HIPAA California: How to Comply with California HIPAA Laws

California HIPAA Laws

While healthcare organizations across the country need to comply with the federal HIPAA law, those that operate in California must also comply with the CCPA. California HIPAA laws – or CCPA and HIPAA – intersect in certain ways, but CCPA also imposes some stricter provisions that are important to be aware of.

California HIPAA Laws

California HIPAA laws consist of both the federal HIPAA law and California state privacy law CCPA. Healthcare entities that create, receive, maintain, or transmit the information of California residents must comply with HIPAA as well as the California state privacy law.

Complying with HIPAA

To meet the requirements of the HIPAA regulations, healthcare organizations (healthcare providers, healthcare vendors, and MSPs) must implement a HIPAA compliance program.

Security Risk Assessments, Gap Identification, and Remediation

To be HIPAA compliant, it is crucial to identify where your deficiencies lie. To do so, healthcare organizations must conduct six self-audits annually. These self-audits uncover weaknesses and vulnerabilities in your security practices. To ensure that your organization meets HIPAA safeguard requirements, you must create remediation plans. Remediation plans list your identified deficiencies and how you plan to address them, including actions and a timeline.

HIPAA Policies and Procedures

To ensure that you meet HIPAA Privacy, Security, and Breach Notification requirements, you must implement written policies and procedures. These policies and procedures must be customized for your practice’s specific needs, applying directly to how your business operates. To account for any changes in your business practices, you must review your policies and procedures annually and make amendments where appropriate.

Employee HIPAA Training

To make sure that your employees are aware of their responsibilities regarding the HIPAA rules, they must be trained annually. This training must cover HIPAA basics, an overview of your organization’s policies and procedures, and cybersecurity best practices.

» Work order
Copy everything in the text on California HIPAA laws from "While healthcare organizations" down to "state privacy law.", without changes.

» Page-level text extractions
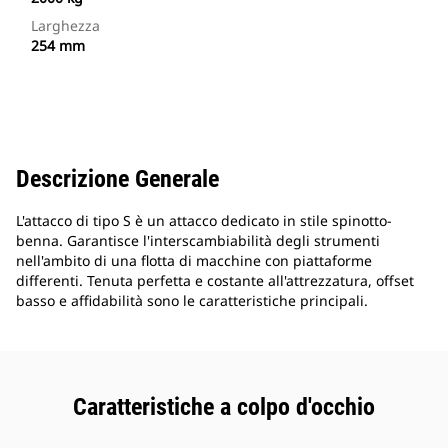
Larghezza
254 mm
Descrizione Generale
L'attacco di tipo S è un attacco dedicato in stile spinotto-
benna. Garantisce l'interscambiabilità degli strumenti
nell'ambito di una flotta di macchine con piattaforme
differenti. Tenuta perfetta e costante all'attrezzatura, offset
basso e affidabilità sono le caratteristiche principali.
Caratteristiche a colpo d'occhio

» Solution
While healthcare organizations across the country need to comply with the federal HIPAA law, those that operate in California must also comply with the CCPA. California HIPAA laws – or CCPA and HIPAA – intersect in certain ways, but CCPA also imposes some stricter provisions that are important to be aware of.

California HIPAA Laws

California HIPAA laws consist of both the federal HIPAA law and California state privacy law CCPA. Healthcare entities that create, receive, maintain, or transmit the information of California residents must comply with HIPAA as well as the California state privacy law.